Run Protocol

This protocol is intended to make agent runs comparable.

1. Prepare a clean task context

Give the agent:

benchmarks/001_synthetic_mine_throughput/prompt.md
the full data/ folder
any project-level constraints you want to enforce, such as no internet access

Do not give the agent:

private expected behaviour notes
scoring rules, unless you intentionally want the agent to see the scoring rubric
another agent’s solution
human hints from previous runs

2. Standard constraints

Recommended V1 constraints:

internet_access: false
max_wall_clock_minutes: 45
human_interventions_allowed: 0
python_version: "3.11+"
allowed_packages:
  - simpy
  - numpy
  - pandas
  - scipy
  - matplotlib
  - networkx
  - pyyaml

3. Required agent deliverables

The submission should include:

conceptual_model.md
README.md
results.csv
summary.json
event_log.csv

The solution may also include:

topology.png
animation.gif
animation.mp4
additional_scenarios/

4. Quantitative measurement (required)

Every submission MUST include run_metrics.json. Produce it with:

python harness/measure_run.py \
  --submission-dir path/to/submission \
  --command "python run_experiment.py" \
  --metrics-out path/to/submission/run_metrics.json

If the platform does not expose runtime data (e.g. an interactive harness), the file must still exist with runtime_seconds: null and a note explaining why.

This records:

command
start time
end time
runtime seconds
return code
stdout/stderr tails
Python LOC
file counts

5. Token usage (required)

Every submission MUST include token_usage.json. Schema:

{
  "input_tokens": 0,
  "output_tokens": 0,
  "total_tokens": 0,
  "token_count_method": "exact",
  "estimated_cost_usd": null
}

token_count_method is one of "exact", "reported", "estimated", or "unknown".

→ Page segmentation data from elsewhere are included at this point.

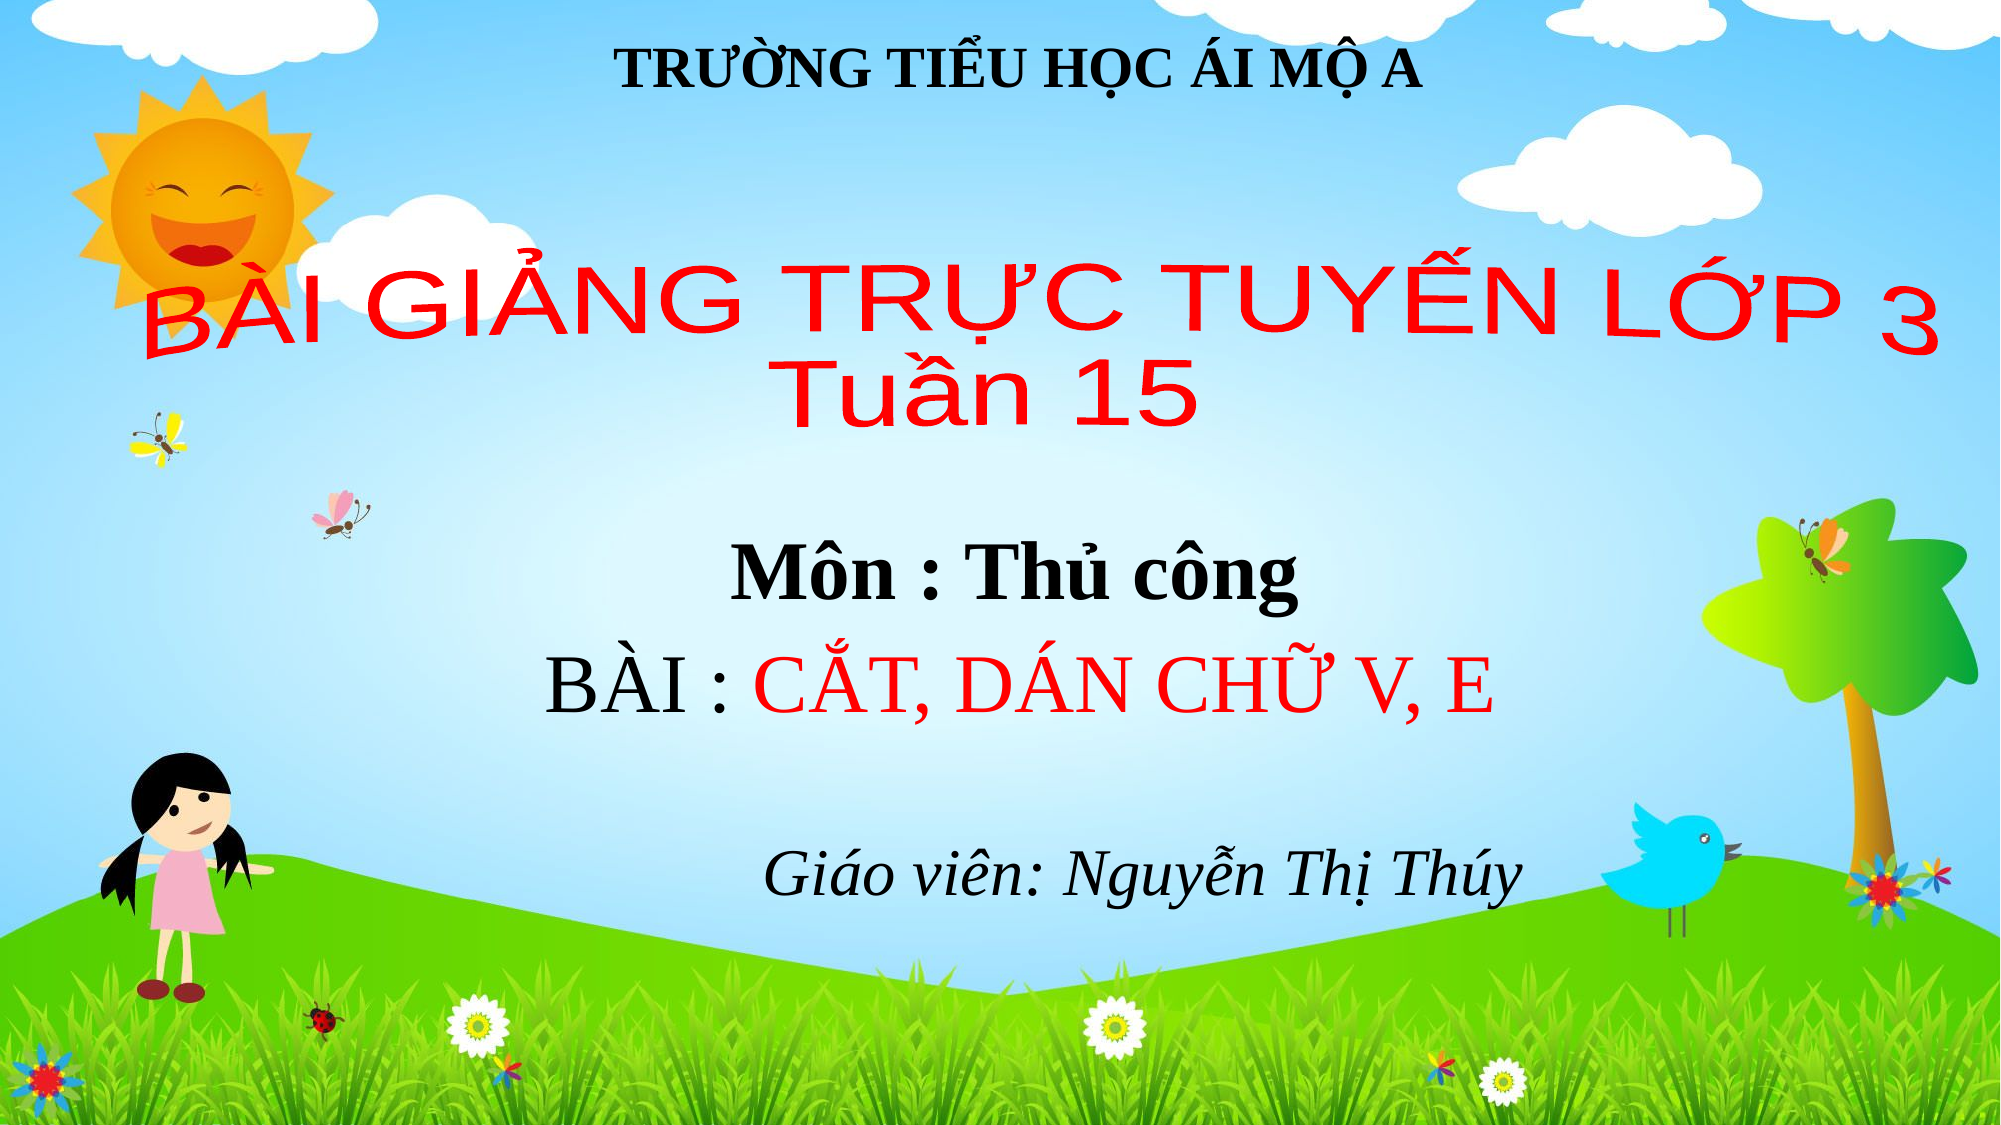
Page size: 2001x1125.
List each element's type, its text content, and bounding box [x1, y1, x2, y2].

text_box TRƯỜNG TIỂU HỌC ÁI MỘ A [249, 22, 1788, 107]
picture [0, 0, 2001, 1125]
text_box Môn : Thủ công [715, 509, 1315, 624]
text_box BÀI : CẮT, DÁN CHỮ V, E Giáo viên: Nguyễn Thị Thúy [529, 621, 1555, 917]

If the platform does not expose token usage, write:

{
  "input_tokens": null,
  "output_tokens": null,
  "total_tokens": null,
  "token_count_method": "unknown",
  "estimated_cost_usd": null
}

The file must always exist. Do not mix exact and estimated counts without labelling them.

6. Automated evaluation

After the run, execute:

python harness/evaluate_submission.py \
  --benchmark-dir benchmarks/001_synthetic_mine_throughput \
  --submission-dir path/to/submission \
  --outputs-dir path/to/submission/outputs \
  --run-metrics path/to/submission/run_metrics.json \
  --token-usage path/to/submission/token_usage.json \
  --report-out results/evaluation_report.json

If outputs are written directly to the submission root, pass:

--outputs-dir path/to/submission

7. Human scoring

Use SCORING_GUIDE.md and the reviewer form in:

benchmarks/001_synthetic_mine_throughput/templates/reviewer_form.md

8. Recording interventions

Record every human nudge, clarification, manual fix, or rerun.

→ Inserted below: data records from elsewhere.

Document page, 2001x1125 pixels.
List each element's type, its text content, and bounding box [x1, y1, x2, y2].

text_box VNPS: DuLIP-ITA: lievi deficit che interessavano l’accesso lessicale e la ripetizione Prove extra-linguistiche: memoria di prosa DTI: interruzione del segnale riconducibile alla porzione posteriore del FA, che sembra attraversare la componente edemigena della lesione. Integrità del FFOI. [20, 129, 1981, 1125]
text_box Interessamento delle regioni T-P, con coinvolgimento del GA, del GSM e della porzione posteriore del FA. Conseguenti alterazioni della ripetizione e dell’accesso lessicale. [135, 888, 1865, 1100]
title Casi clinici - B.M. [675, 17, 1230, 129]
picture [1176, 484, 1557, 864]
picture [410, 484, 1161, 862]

A good benchmark result should distinguish:

fully autonomous success
success after one or more hints
success after manual repair
failed run

Capture this in two places:

Narrative — interventions.md or a section of README.md describing what happened.
Structured — add this block to submission.yaml:
```
intervention:
  category: autonomous | hints | manual_repair | failed | unrecorded
  notes: "free text; references to interventions.md welcomed"
```
The category field drives the leaderboard intervention badge. If the field is missing or contains an unknown value, the dashboard treats the run as unrecorded.